Additionally, the $600 billion headline number likely includes lots of regular expenses.
Apple said in February that its $500 billion commitment included payments to U.S. suppliers, direct employment, data centers for Apple Intelligence and corporate facilities, as well as spending on Apple TV+ productions in 20 states.
Apple started publicly announcing U.S. spending during Trump’s first administration in 2018, at a rate of about $70 billion per year. In February, the company committed to $125 billion per year. Wednesday’s announcement brings that figure to $150 billion annually.
That’s still a fraction of Apple’s total spending.
In Apple’s fiscal 2024, Apple spent $210 billion globally on cost of goods sold, $57.5 billion on operating expenses, and $9.45 billion in capital expenditures for nearly $275 billion in global spending during the period.

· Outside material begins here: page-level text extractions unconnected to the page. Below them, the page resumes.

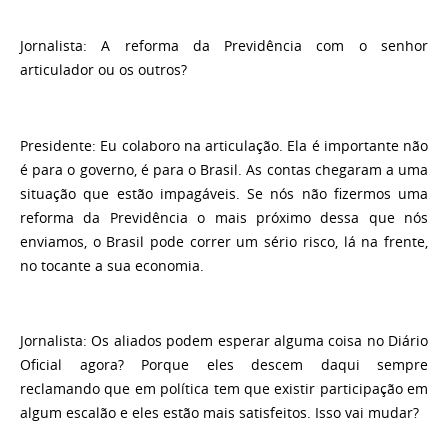
Jornalista:
A reforma da Previdência com o senhor
articulador ou os outros?
Presidente:
Eu colaboro na articulação. Ela é importante não
é para o governo, é para o Brasil. As contas chegaram a uma
situação que estão impagáveis. Se nós não fizermos uma
reforma da Previdência o mais próximo dessa que nós
enviamos, o Brasil pode correr um sério risco, lá na frente,
no tocante a sua economia.
Jornalista:
Os aliados podem esperar alguma coisa no Diário
Oficial agora? Porque eles descem daqui sempre
reclamando que em política tem que existir participação em
algum escalão e eles estão mais satisfeitos. Isso vai mudar?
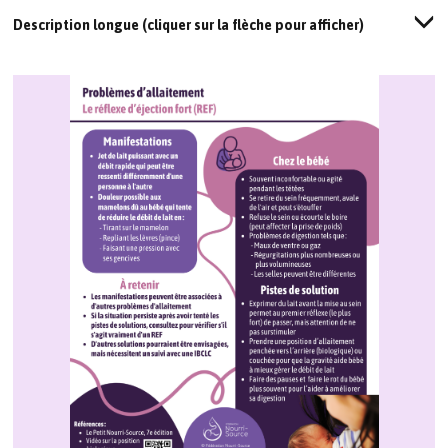
Description longue (cliquer sur la flèche pour afficher)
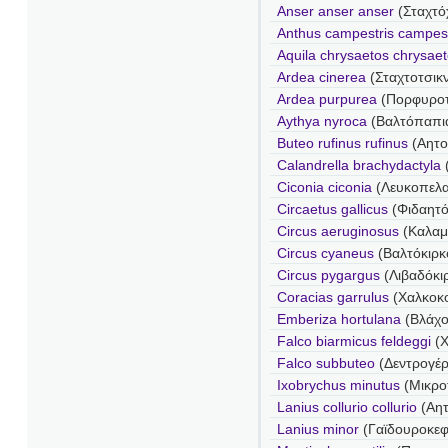
Anser anser anser
(Σταχτό
Anthus campestris campest
Aquila chrysaetos chrysae
Ardea cinerea
(Σταχτοτσικν
Ardea purpurea
(Πορφυροτ
Aythya nyroca
(Βαλτόπαπι
Buteo rufinus rufinus
(Αητο
Calandrella brachydactyla
Ciconia ciconia
(Λευκοπελ
Circaetus gallicus
(Φιδαητό
Circus aeruginosus
(Καλαμ
Circus cyaneus
(Βαλτόκιρκ
Circus pygargus
(Λιβαδόκι
Coracias garrulus
(Χαλκοκ
Emberiza hortulana
(Βλάχο
Falco biarmicus feldeggi
(Χ
Falco subbuteo
(Δεντρογέ
Ixobrychus minutus
(Μικρο
Lanius collurio collurio
(Αητ
Lanius minor
(Γαϊδουροκε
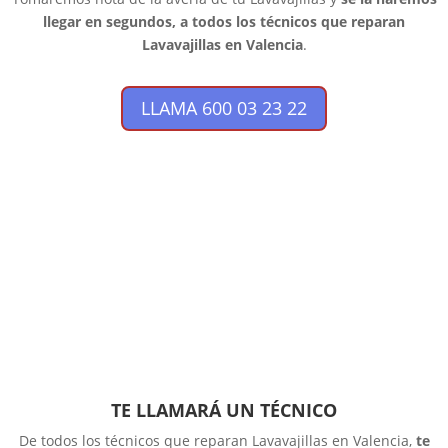
llegar en segundos, a todos los técnicos que reparan
Lavavajillas en Valencia
.
LLAMA 600 03 23 22
TE LLAMARÁ UN TÉCNICO
De todos los técnicos que reparan Lavavajillas en Valencia,
te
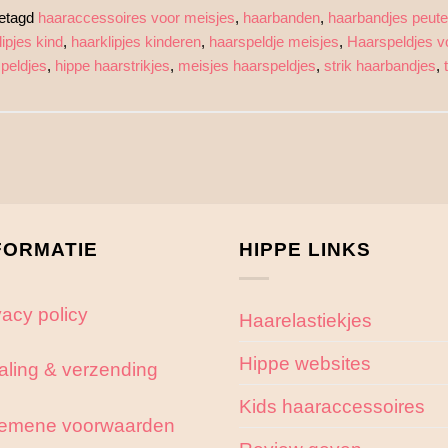
etagd
haaraccessoires voor meisjes
,
haarbanden
,
haarbandjes peute
ipjes kind
,
haarklipjes kinderen
,
haarspeldje meisjes
,
Haarspeldjes v
peldjes
,
hippe haarstrikjes
,
meisjes haarspeldjes
,
strik haarbandjes
,
FORMATIE
HIPPE LINKS
vacy policy
Haarelastiekjes
Hippe websites
aling & verzending
Kids haaraccessoires
emene voorwaarden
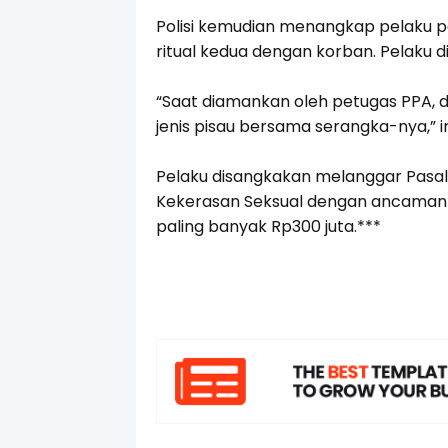
Polisi kemudian menangkap pelaku pa
ritual kedua dengan korban. Pelaku dit
“Saat diamankan oleh petugas PPA, 
jenis pisau bersama serangka-nya,” 
Pelaku disangkakan melanggar Pasal
Kekerasan Seksual dengan ancaman p
paling banyak Rp300 juta.***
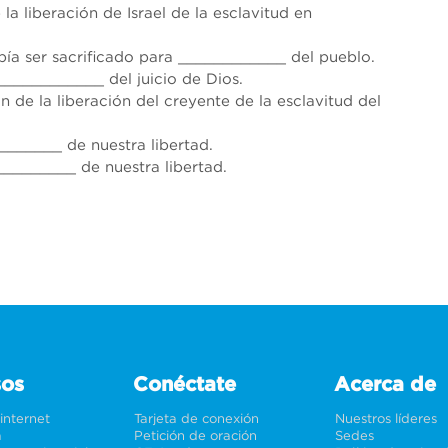
la liberación de Israel de la esclavitud en 
ía ser sacrificado para ____________ del pueblo.
____________ del juicio de Dios.
 de la liberación del creyente de la esclavitud del 
_______ de nuestra libertad.
_________ de nuestra libertad.
sos
Conéctate
Acerca de
 internet
Tarjeta de conexión
Nuestros líderes
a
Petición de oración
Sedes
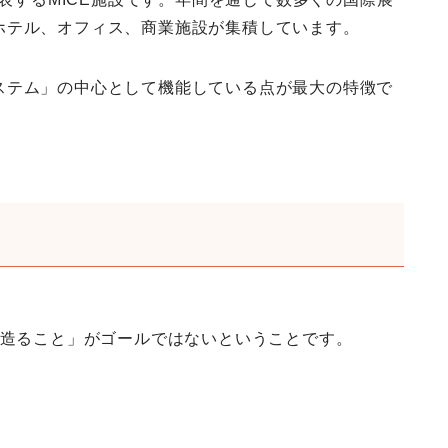
ホテル、オフィス、商業施設が集積しています。
ステム」の中心として機能している点が最大の特徴で
を造ること」がゴールではないということです。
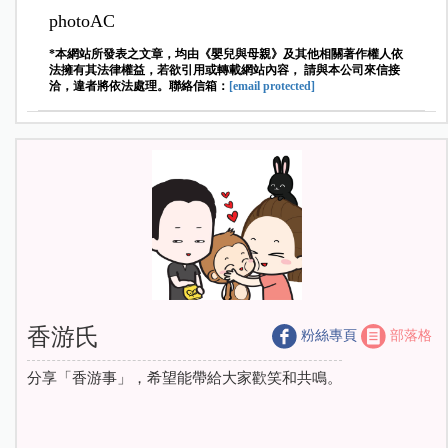
photoAC
*本網站所發表之文章，均由《嬰兒與母親》及其他相關著作權人依
法擁有其法律權益，若欲引用或轉載網站內容， 請與本公司來信接
洽，違者將依法處理。聯絡信箱：
[email protected]
香游氏
粉絲專頁
部落格
分享「香游事」，希望能帶給大家歡笑和共鳴。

Teffler said she didn’t think the newly announced spending would be material to Apple’s profitability, especially since it already has relationships with the various companies such as Corning.
“They’re going to spend money somewhere,” Tegler said.
Wedbush analyst Dan Ives, who previously predicted a made-in-USA iPhone would cost billions to produce and would leave consumers paying $3,500, said the Wednesday announcements indicate a much different approach. He said it’s “the cost of doing business.”